I’ve been playing Paper Mario: Sticker Star for over a week now. This one seems not to be all that popular among fans, for several reasons. This is the fourth game in the Paper Mario series, and the first for a handheld system. I’ve played some of the first game, a bit of the second, and none of the third. These are role-playing games with action elements, and the design gimmick is two-dimensional characters in a three-dimensional world. There are occasional mentions of people and environments being made of paper, like how Mario can turn himself into a paper airplane in The Thousand-Year Door, but for the most part it’s just a design choice. Here, however, the world being made of paper is brought up constantly, making it difficult to support my general idea that these games are all canonical. I understand that Mario & Luigi: Paper Jam, which I don’t own (yet), has the paper world existing inside a book inside Peach’s castle, making it not necessarily any less real but clearly an alternate universe of sorts. But since the PM games introduce some interesting lore for Mario’s world, I don’t want to discount them as things that don’t affect the main universe. I’ve seen the idea proposed that actual events are published as books that then become real in the paper world, and that’s probably the best way to look at it. Which brings me to another point, which is that the earlier PM games have fairly complex stories and multiple new characters, while Sticker Star is heavily simplified in this respect. From what I understand, Shigeru Miyamoto, who’s very old-school in his take on video games, prefers less focus and story and characters. So Mario doesn’t have partners, although he is helped out by a sticker fairy named Kersti, and most of the supporting characters are just generic Toads.
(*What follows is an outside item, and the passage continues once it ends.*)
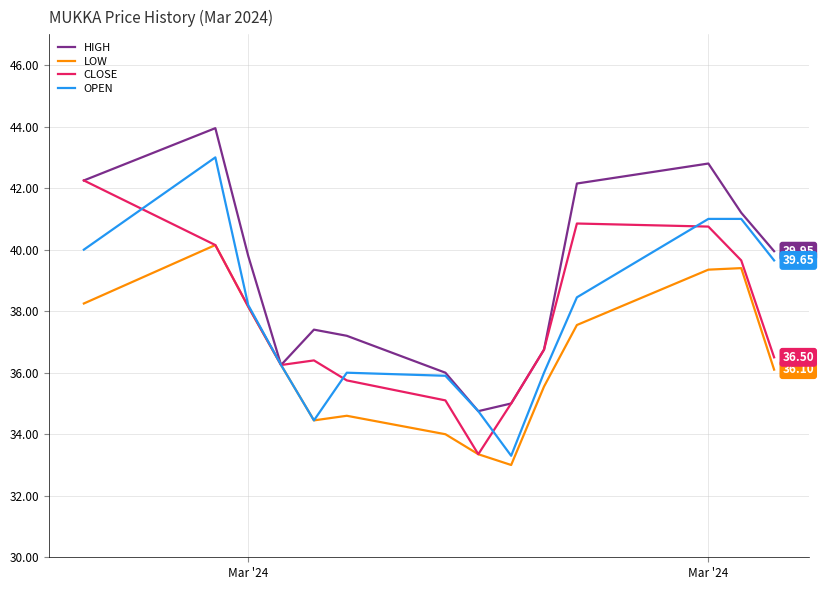

True or false: LOW has more than 2 interior local peaks.

True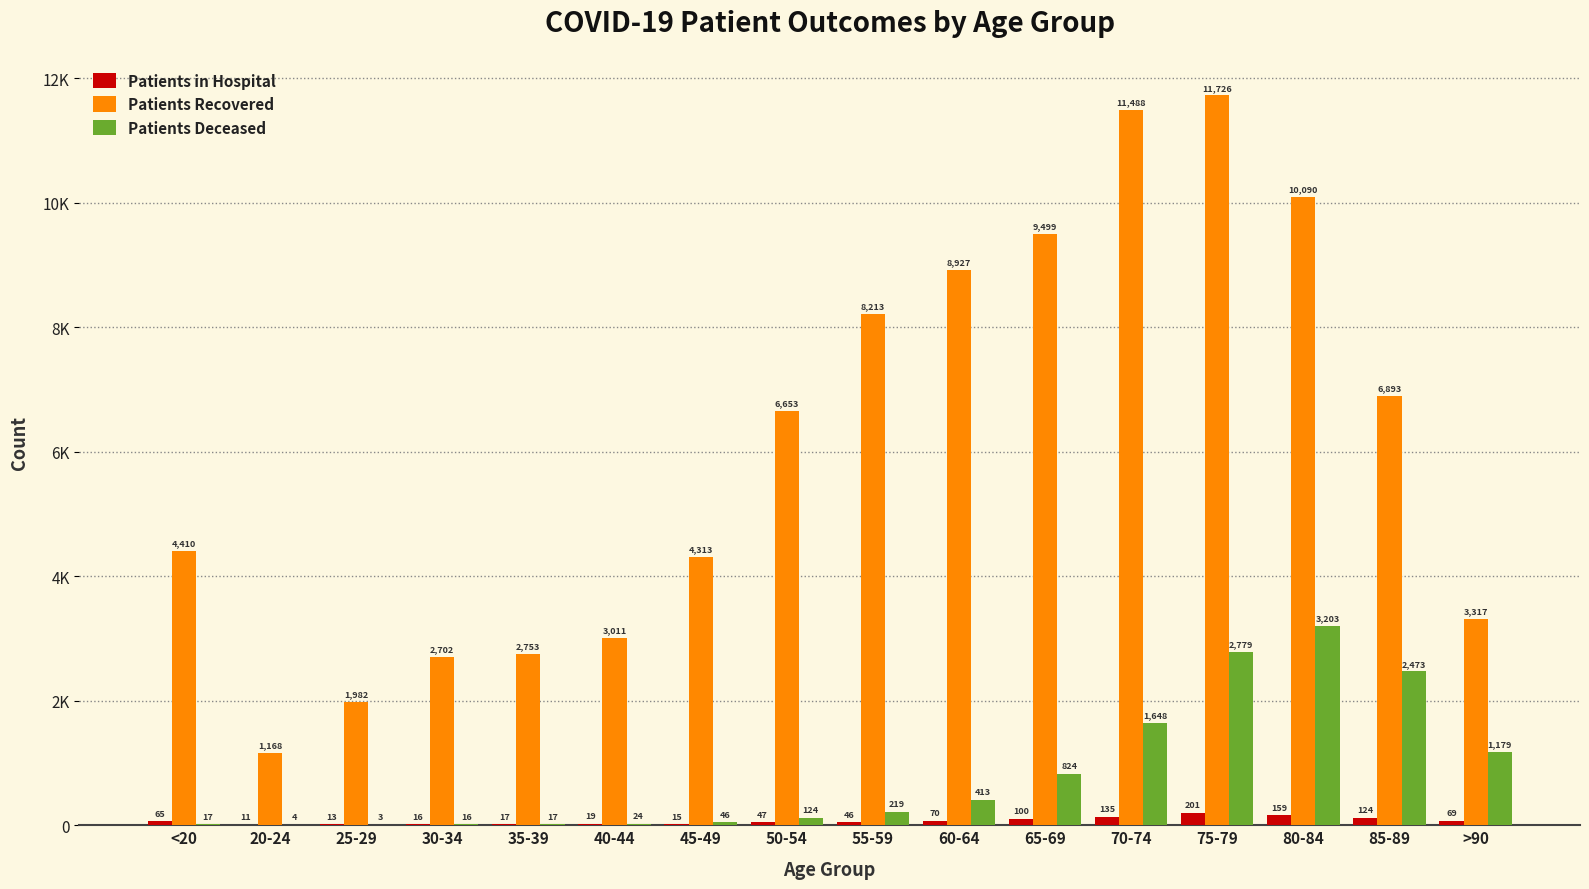

Are the bars horizontal?

No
Then there’s the focus on stickers. Combat is turn-based, but you have to use a sticker for every action, even something as simple as jumping. It’s not that difficult to obtain new stickers, but it’s kind of annoying to have to keep doing that, especially when you don’t even know which kinds will be useful in a given place. There’s no experience system either; the only way to increase maximum hit points is to find some power-up hearts that are often difficult to locate. This means it’s often best to avoid battles, unless you can’t or you need money.
All that said, I’ve had fun with the game so far, even if it’s sometimes frustrating. It’s pretty funny, and there are a lot of classic Mario enemies and references, and varied environments. It can also be enjoyable to change the landscape by hammering things or pasting stickers in key places. It can be difficult to figure out which stickers should be used where, though. If you go into Paperize mode, the game will show you where you need to put a sticker, but not which one. Many of the key items are initially encountered not as stickers but as realistically-rendered objects, which then have to be flung at certain walls to turn them into stickers.
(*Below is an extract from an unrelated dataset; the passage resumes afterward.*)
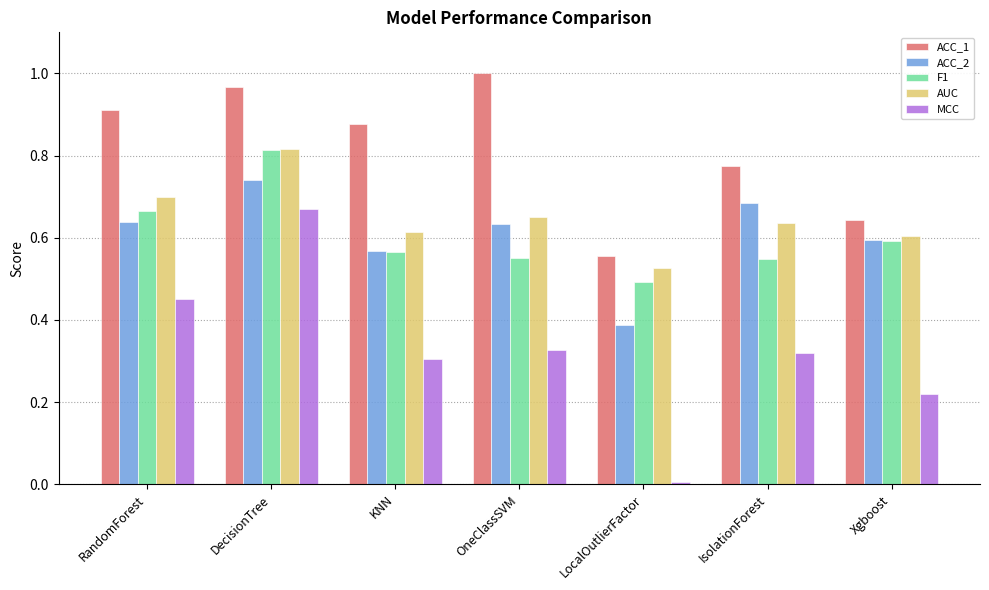

How many bars are there in total?

35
It reminds me of how, in The Lego Movie, non-brick objects like pencils and tubes of glue occasionally fell into the Lego world, and the inhabitants saw them as special artifacts. In addition to the one-time functions, these object stickers provide rather strong attacks. After you’ve used one, you can get it back either where you first found it or at a shop. The plot has it that during the annual festival in Decalburg celebrating the arrival of the Sticker Comet, Bowser shows up to steal it, and it breaks into several parts and gives special powers to him and some of his minions.
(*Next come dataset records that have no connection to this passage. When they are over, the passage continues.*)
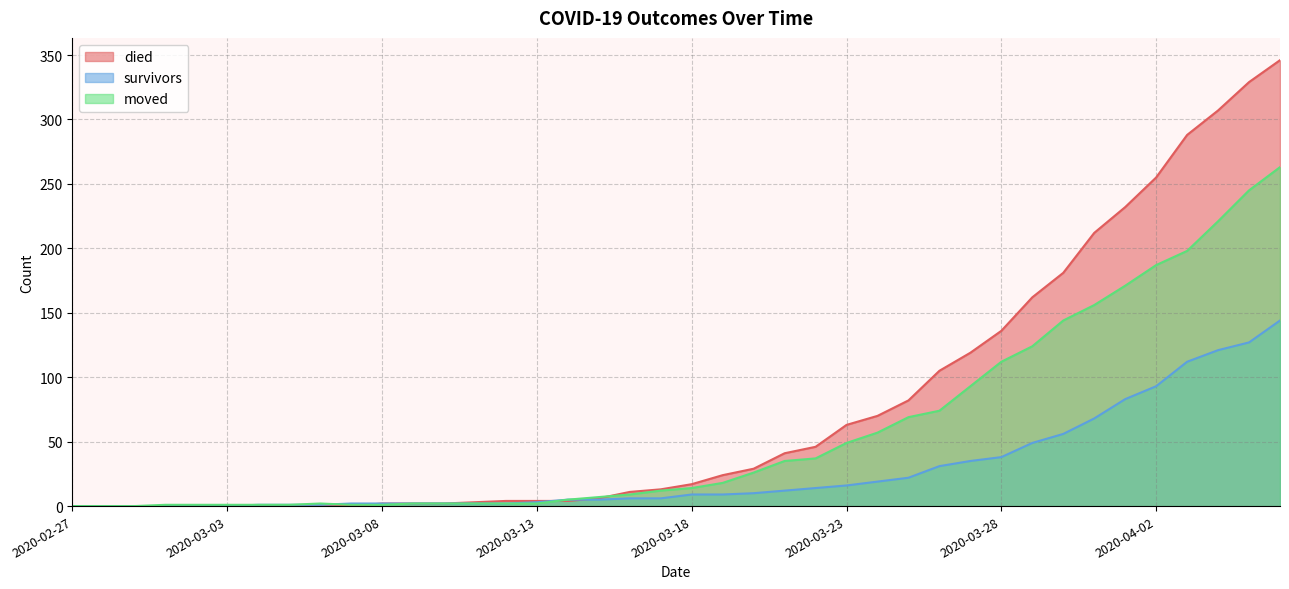

How many data points in moved are less than 14?

20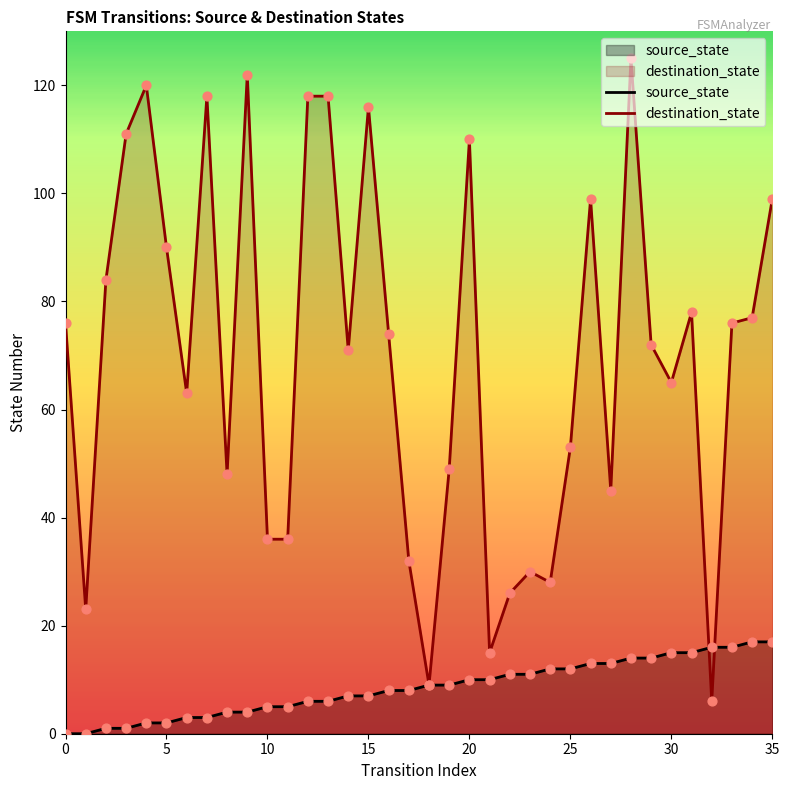

At how many categories does at least one series exceed 115?

7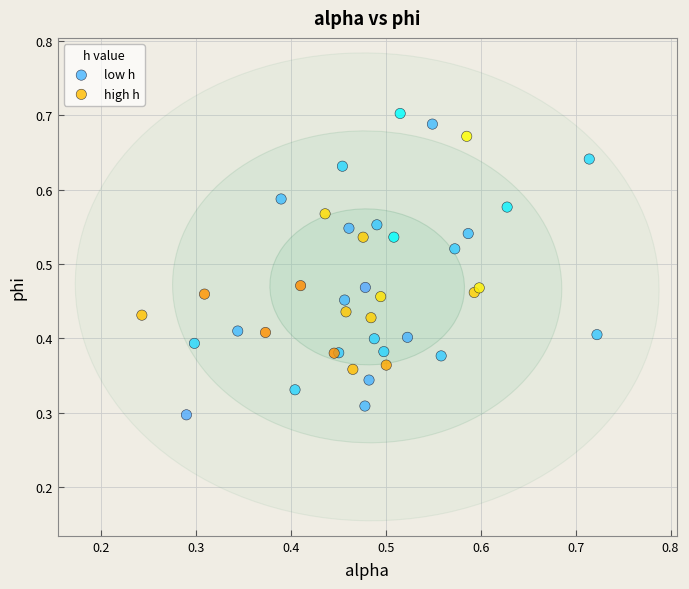

Which series reaches the maximum Y coordinate?

low h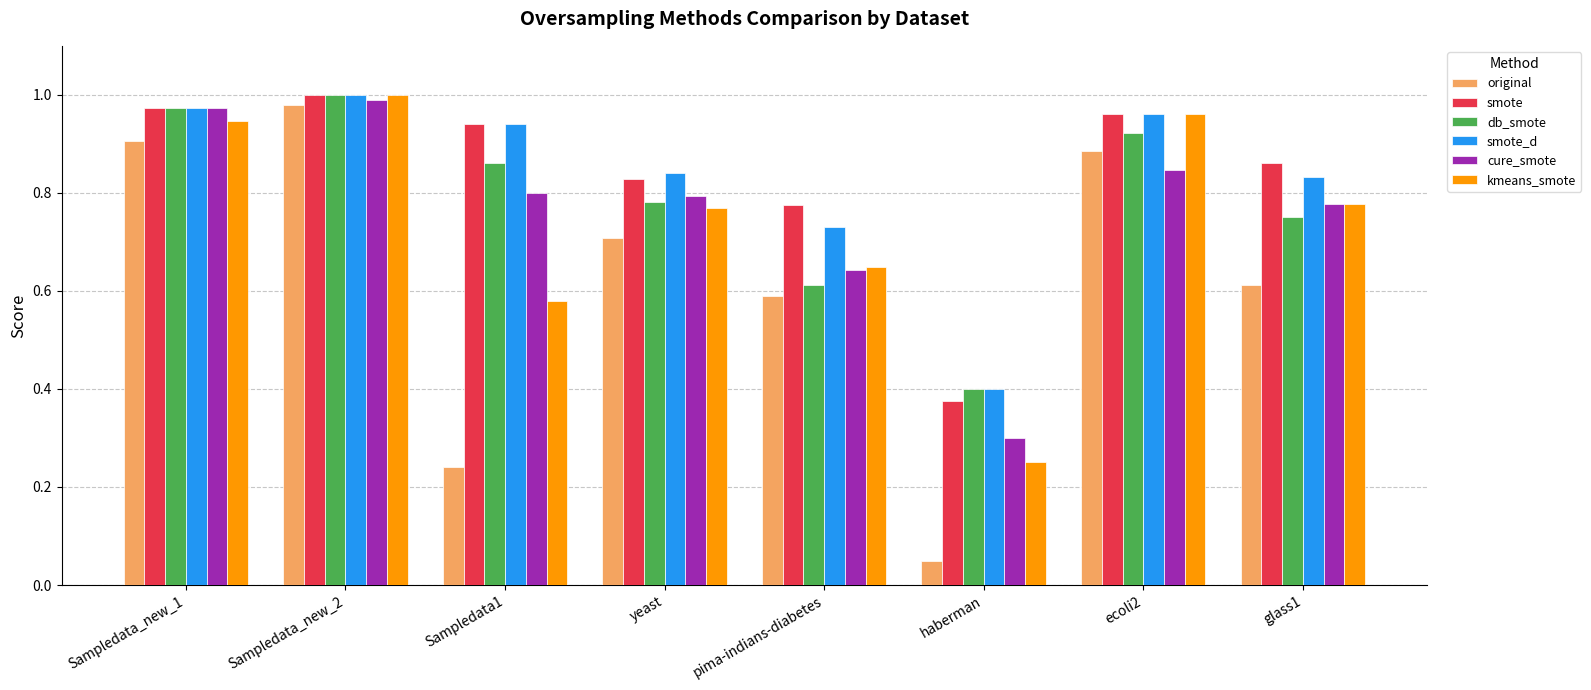

At which label is kmeans_smote closest to 0?

haberman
You have to make your way through six worlds, split into stages like a traditional Mario platformer. I think I’ve made it near to the end of World 3, although I’m not totally sure. As someone who’s interested in mapping the Mushroom Kingdom, I do appreciate that most of the stages have actual names for their geographic features.
There are fan-made maps showing the Sticker Star locations on the eastern side of the kingdom’s landmass, with the right side of the map facing south in order to connect the game’s Drybake Desert with Dry Dry Desert from the original PM, as they apparently have the same name in Japanese.